Babka is more of a winter dish, something to serve during the holiday. It seemed crazy to heat up the kitchen to make this when the temperatures are still near 100 degrees here. But I had to try it now and share it with you. That way I could give you enough time to make it. And I didn’t tell you the best part. Once baked, babka can be kept in your freezer for up to a month.
So if you are expecting a busy holiday season with lots of visitors and gatherings, I think you should bake a few of these now and freeze them for later to minimize some the holiday stress.
It was well worth taking the risk that I would fail with this recipe. It turned out so much better than I expected, and if I had not tried it, I would have missed the opportunity to share a great recipe with not just my family but yours, too. Enjoy!
Makes 2 loaves
Active Time: 1 hour
- 3/4 cup warm mil (105 – 115° F)
- 1/2 cup plus 2 teaspoon sugar
- 3 teaspoons active dry yeast
- 3 1/4 cups all purpose flour plus additional for dusting*
- 2 whole eggs plus 1 egg yolk
- 1 teaspoon vanilla paste or pure vanilla extract
- 3/4 teaspoon salt
- 1 1/4 sticks (10 tablespoons) unsalted butter, softened and cut into pieces
- 1 large egg
- 1 tablespoon heavy cream or milk
- 5 tablespoons unsalted butter, softened
- 2 (3 1/2 to 4 oz) bars fine-quality bittersweet chocolate, finely chopped
- 1/4 cup sugar
You’ll also need a stand mixer fitted with paddle attachment, parchment paper and 2 (8 3/4- by 4 1/2- by 2 3/4-inch)

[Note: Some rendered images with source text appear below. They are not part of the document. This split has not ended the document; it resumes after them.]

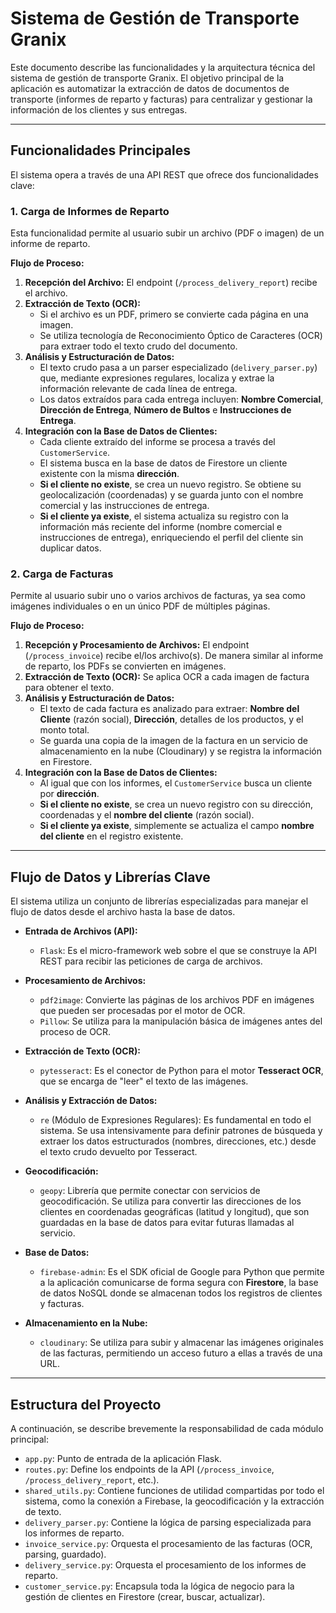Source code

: # Sistema de Gestión de Transporte Granix

Este documento describe las funcionalidades y la arquitectura técnica del sistema de gestión de transporte Granix. El objetivo principal de la aplicación es automatizar la extracción de datos de documentos de transporte (informes de reparto y facturas) para centralizar y gestionar la información de los clientes y sus entregas.

---

## Funcionalidades Principales

El sistema opera a través de una API REST que ofrece dos funcionalidades clave:

### 1. Carga de Informes de Reparto

Esta funcionalidad permite al usuario subir un archivo (PDF o imagen) de un informe de reparto.

**Flujo de Proceso:**

1.  **Recepción del Archivo:** El endpoint (`/process_delivery_report`) recibe el archivo.
2.  **Extracción de Texto (OCR):**
    *   Si el archivo es un PDF, primero se convierte cada página en una imagen.
    *   Se utiliza tecnología de Reconocimiento Óptico de Caracteres (OCR) para extraer todo el texto crudo del documento.
3.  **Análisis y Estructuración de Datos:**
    *   El texto crudo pasa a un parser especializado (`delivery_parser.py`) que, mediante expresiones regulares, localiza y extrae la información relevante de cada línea de entrega.
    *   Los datos extraídos para cada entrega incluyen: **Nombre Comercial**, **Dirección de Entrega**, **Número de Bultos** e **Instrucciones de Entrega**.
4.  **Integración con la Base de Datos de Clientes:**
    *   Cada cliente extraído del informe se procesa a través del `CustomerService`.
    *   El sistema busca en la base de datos de Firestore un cliente existente con la misma **dirección**.
    *   **Si el cliente no existe**, se crea un nuevo registro. Se obtiene su geolocalización (coordenadas) y se guarda junto con el nombre comercial y las instrucciones de entrega.
    *   **Si el cliente ya existe**, el sistema actualiza su registro con la información más reciente del informe (nombre comercial e instrucciones de entrega), enriqueciendo el perfil del cliente sin duplicar datos.

### 2. Carga de Facturas

Permite al usuario subir uno o varios archivos de facturas, ya sea como imágenes individuales o en un único PDF de múltiples páginas.

**Flujo de Proceso:**

1.  **Recepción y Procesamiento de Archivos:** El endpoint (`/process_invoice`) recibe el/los archivo(s). De manera similar al informe de reparto, los PDFs se convierten en imágenes.
2.  **Extracción de Texto (OCR):** Se aplica OCR a cada imagen de factura para obtener el texto.
3.  **Análisis y Estructuración de Datos:**
    *   El texto de cada factura es analizado para extraer: **Nombre del Cliente** (razón social), **Dirección**, detalles de los productos, y el monto total.
    *   Se guarda una copia de la imagen de la factura en un servicio de almacenamiento en la nube (Cloudinary) y se registra la información en Firestore.
4.  **Integración con la Base de Datos de Clientes:**
    *   Al igual que con los informes, el `CustomerService` busca un cliente por **dirección**.
    *   **Si el cliente no existe**, se crea un nuevo registro con su dirección, coordenadas y el **nombre del cliente** (razón social).
    *   **Si el cliente ya existe**, simplemente se actualiza el campo **nombre del cliente** en el registro existente.

---

## Flujo de Datos y Librerías Clave

El sistema utiliza un conjunto de librerías especializadas para manejar el flujo de datos desde el archivo hasta la base de datos.

-   **Entrada de Archivos (API):**
    -   `Flask`: Es el micro-framework web sobre el que se construye la API REST para recibir las peticiones de carga de archivos.

-   **Procesamiento de Archivos:**
    -   `pdf2image`: Convierte las páginas de los archivos PDF en imágenes que pueden ser procesadas por el motor de OCR.
    -   `Pillow`: Se utiliza para la manipulación básica de imágenes antes del proceso de OCR.

-   **Extracción de Texto (OCR):**
    -   `pytesseract`: Es el conector de Python para el motor **Tesseract OCR**, que se encarga de "leer" el texto de las imágenes.

-   **Análisis y Extracción de Datos:**
    -   `re` (Módulo de Expresiones Regulares): Es fundamental en todo el sistema. Se usa intensivamente para definir patrones de búsqueda y extraer los datos estructurados (nombres, direcciones, etc.) desde el texto crudo devuelto por Tesseract.

-   **Geocodificación:**
    -   `geopy`: Librería que permite conectar con servicios de geocodificación. Se utiliza para convertir las direcciones de los clientes en coordenadas geográficas (latitud y longitud), que son guardadas en la base de datos para evitar futuras llamadas al servicio.

-   **Base de Datos:**
    -   `firebase-admin`: Es el SDK oficial de Google para Python que permite a la aplicación comunicarse de forma segura con **Firestore**, la base de datos NoSQL donde se almacenan todos los registros de clientes y facturas.

-   **Almacenamiento en la Nube:**
    -   `cloudinary`: Se utiliza para subir y almacenar las imágenes originales de las facturas, permitiendo un acceso futuro a ellas a través de una URL.

---

## Estructura del Proyecto

A continuación, se describe brevemente la responsabilidad de cada módulo principal:

-   `app.py`: Punto de entrada de la aplicación Flask.
-   `routes.py`: Define los endpoints de la API (`/process_invoice`, `/process_delivery_report`, etc.).
-   `shared_utils.py`: Contiene funciones de utilidad compartidas por todo el sistema, como la conexión a Firebase, la geocodificación y la extracción de texto.
-   `delivery_parser.py`: Contiene la lógica de parsing especializada para los informes de reparto.
-   `invoice_service.py`: Orquesta el procesamiento de las facturas (OCR, parsing, guardado).
-   `delivery_service.py`: Orquesta el procesamiento de los informes de reparto.
-   `customer_service.py`: Encapsula toda la lógica de negocio para la gestión de clientes en Firestore (crear, buscar, actualizar).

Combine warm milk and 2 teaspoons sugar in the bowl of a stand mixer fitted with the paddle attachment. Add yeast over mixture and let stand for about 5 minutes. Make sure the mixture is foamy, if it doesn’t foam you’ll need to discard and start over with new yeast.
Add 1/2 cup flour to yeast mixture and at medium speed give it a quick mix until combined. Add the eggs, egg yolk, vanilla, salt, and remaining 1/2 cup sugar continue to beat until combined. Lower the speed and add in remaining 2 3/4 cups flour, about 1/2 cup at a time. Increase speed to medium, add in butter, a few pieces at a time, beat until dough is shiny and forms strands from paddle to bowl, continue to beat for about 4 minutes. (Dough will be very sticky and quite soft.)
Place dough into a lightly oiled bowl, cover bowl with plastic wrap and let stand in a warm place until doubled in volume, about 1 1/2 to 2 hours.
You’ll need to line the loaf pans with 2 pieces of parchment paper (1 lengthwise and 1 crosswise).
Using a lightly oiled rubber spatula, punch down dough and halve dough.
Place dough on a well-floured surface with a lightly floured rolling pin roll out to a 18- by 10-inch rectangle and arrange with a long side nearest you.
Whisk together yolk and cream. Set aside.
Spread 2 1/2 tablespoons softened butter on dough, leaving a 1/2-inch border. Brush border nearest you with some egg wash.
Sprinkle half of chocolate evenly over buttered dough, then sprinkle with half of sugar (2 tablespoons). Starting with long side farthest from you, roll dough into a sausage shape, pinching firmly along egg-washed seam to seal. Bring ends of log together and form a ring, pinching to seal. Twist entire ring twice to form a double figure 8 and fit into one of lined loaf pans. Repeat with the remaining dough and make another babka.
Place remaining egg wash covered in the refrigerator, to use later.
Loosely cover pans with buttered plastic wrap (buttered side down) and let babkas stand in a warm place until dough has risen above the pans, 1 to 2 hours. (you can also let dough rise in pans in refrigerator 8 to 12 hours; bring to room temperature, 3 to 4 hours, before baking.)
Put oven rack in middle position and preheat oven to 350°F.
Brush with remaining egg wash and bake loaves until tops are deep golden brown, about 40 minutes. Transfer loaves to a rack and cool to room temperature.
Babkas can be frozen, just bake, let cool and wrap with plastic wrap and then foil.
My notes: The dough will be very sticky, so you may need extra flour for your surface and for rolling the dough.